# Which Nokian Hakkapeliitta?



## verb.move (Jun 30, 2006)

A couple weeks ago I got some Yokohama YK520 on an impulse buy without researching because there was a screw in one of the old tires.
Now after doing some research I get the sense that they wont be the best performers in the snow, and given that I DO drive a fair bit in the snow, winter tires might be necessary.
I will wait until the first time I drive in snow this winter to decide that much, but I am going to do my research first.
Now I KNOW Nokian Hakkapeliitta's are great snow tires, but which ones? There are like 7 different Hakkapeliitta's, and then their studded counterparts.
Which brings me to my question:
*Which ones are the best?*


----------



## GT17V (Aug 7, 2001)

best for what?
Are you willing to live with the noise of studded tires?


----------



## verb.move (Jun 30, 2006)

*Re: (GT17V)*


_Quote, originally posted by *GT17V* »_best for what?
Are you willing to live with the noise of studded tires?

Well I dont think I want to go with studded tires because of the noise and lack of grip on dry pavement, but out of the Hakka's they have on Tires By Web (Hakka 2, 4, 5, RSi, R) which would be the best winter tire(again, I dont really want studs, though I know they are better)

→ **TASK A**:
Reproduce the entries from the line with "cyan semicircle: rotated 80" up to and including the line with "green L-shape: moved 18 px right". Leave the picture lines out of your answer.

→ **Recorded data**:
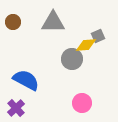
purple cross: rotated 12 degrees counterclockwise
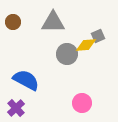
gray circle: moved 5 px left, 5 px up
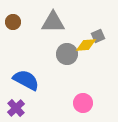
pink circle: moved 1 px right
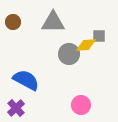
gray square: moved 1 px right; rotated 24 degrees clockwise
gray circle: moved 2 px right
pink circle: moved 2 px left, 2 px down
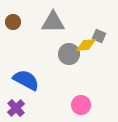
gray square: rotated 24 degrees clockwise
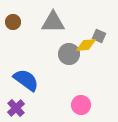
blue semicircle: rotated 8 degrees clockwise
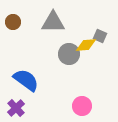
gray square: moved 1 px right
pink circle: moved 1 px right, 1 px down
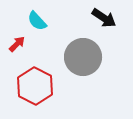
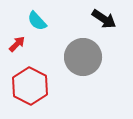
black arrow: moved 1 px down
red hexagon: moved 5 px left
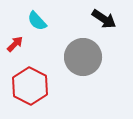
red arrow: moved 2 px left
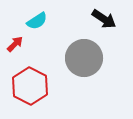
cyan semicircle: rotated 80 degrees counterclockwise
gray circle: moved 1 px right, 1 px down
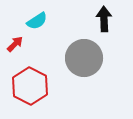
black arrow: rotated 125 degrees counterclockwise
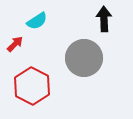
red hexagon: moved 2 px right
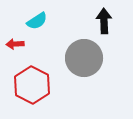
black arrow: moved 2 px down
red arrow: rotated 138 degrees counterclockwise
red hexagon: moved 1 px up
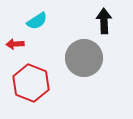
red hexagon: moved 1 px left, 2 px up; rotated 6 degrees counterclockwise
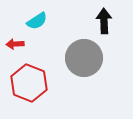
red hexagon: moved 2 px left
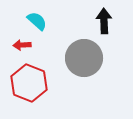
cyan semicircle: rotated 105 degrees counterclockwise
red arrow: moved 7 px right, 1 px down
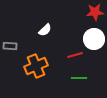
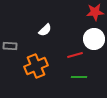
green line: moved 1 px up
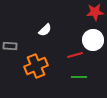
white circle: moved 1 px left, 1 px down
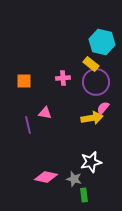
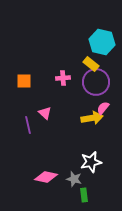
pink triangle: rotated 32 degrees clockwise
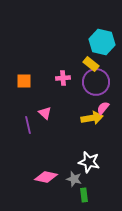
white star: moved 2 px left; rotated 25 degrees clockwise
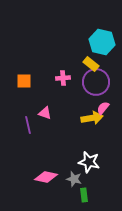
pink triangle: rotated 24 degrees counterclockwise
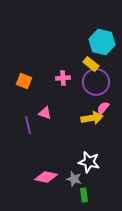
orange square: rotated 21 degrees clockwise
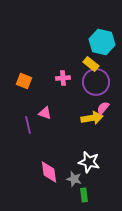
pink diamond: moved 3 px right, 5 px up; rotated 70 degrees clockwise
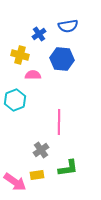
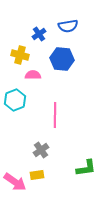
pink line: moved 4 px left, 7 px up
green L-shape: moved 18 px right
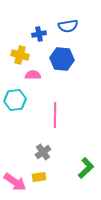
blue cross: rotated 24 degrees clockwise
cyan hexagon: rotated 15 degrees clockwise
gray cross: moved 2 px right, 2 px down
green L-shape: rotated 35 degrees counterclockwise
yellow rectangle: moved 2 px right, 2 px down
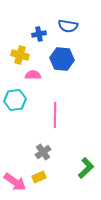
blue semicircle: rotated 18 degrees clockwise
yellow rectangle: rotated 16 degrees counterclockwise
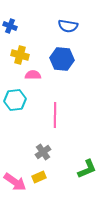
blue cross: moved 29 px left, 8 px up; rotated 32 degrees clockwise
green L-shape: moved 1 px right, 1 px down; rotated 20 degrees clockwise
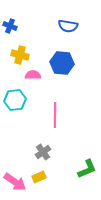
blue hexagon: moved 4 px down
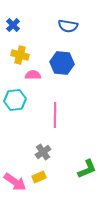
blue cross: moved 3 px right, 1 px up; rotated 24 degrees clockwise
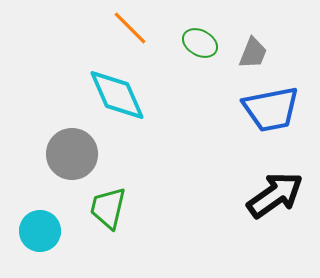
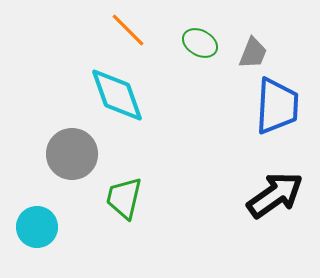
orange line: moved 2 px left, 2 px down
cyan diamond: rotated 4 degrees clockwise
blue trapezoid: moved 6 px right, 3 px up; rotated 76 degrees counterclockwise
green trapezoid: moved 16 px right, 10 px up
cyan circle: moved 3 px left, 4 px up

→ **TASK B**:
In the tire thread, which tires did verb.move buy on impulse a couple of weeks before posting?

→ **COMPLETE OUTPUT A**:
cyan semicircle: rotated 80 degrees counterclockwise
gray circle: moved 1 px right, 1 px down
black arrow: rotated 125 degrees counterclockwise
red hexagon: moved 2 px right
black arrow: moved 2 px down
red arrow: rotated 138 degrees counterclockwise
red hexagon: moved 1 px up
red hexagon: moved 1 px left, 2 px up; rotated 6 degrees counterclockwise
red hexagon: moved 2 px left
cyan semicircle: rotated 105 degrees counterclockwise
red arrow: moved 7 px right, 1 px down
green line: moved 1 px up
white circle: moved 1 px left, 1 px down
pink triangle: rotated 32 degrees clockwise
white star: moved 2 px left; rotated 25 degrees clockwise
pink triangle: rotated 24 degrees counterclockwise
orange square: rotated 21 degrees clockwise
pink diamond: moved 3 px right, 5 px up; rotated 70 degrees clockwise
pink line: moved 4 px left, 7 px up
green L-shape: moved 18 px right

→ **COMPLETE OUTPUT B**:
Yokohama YK520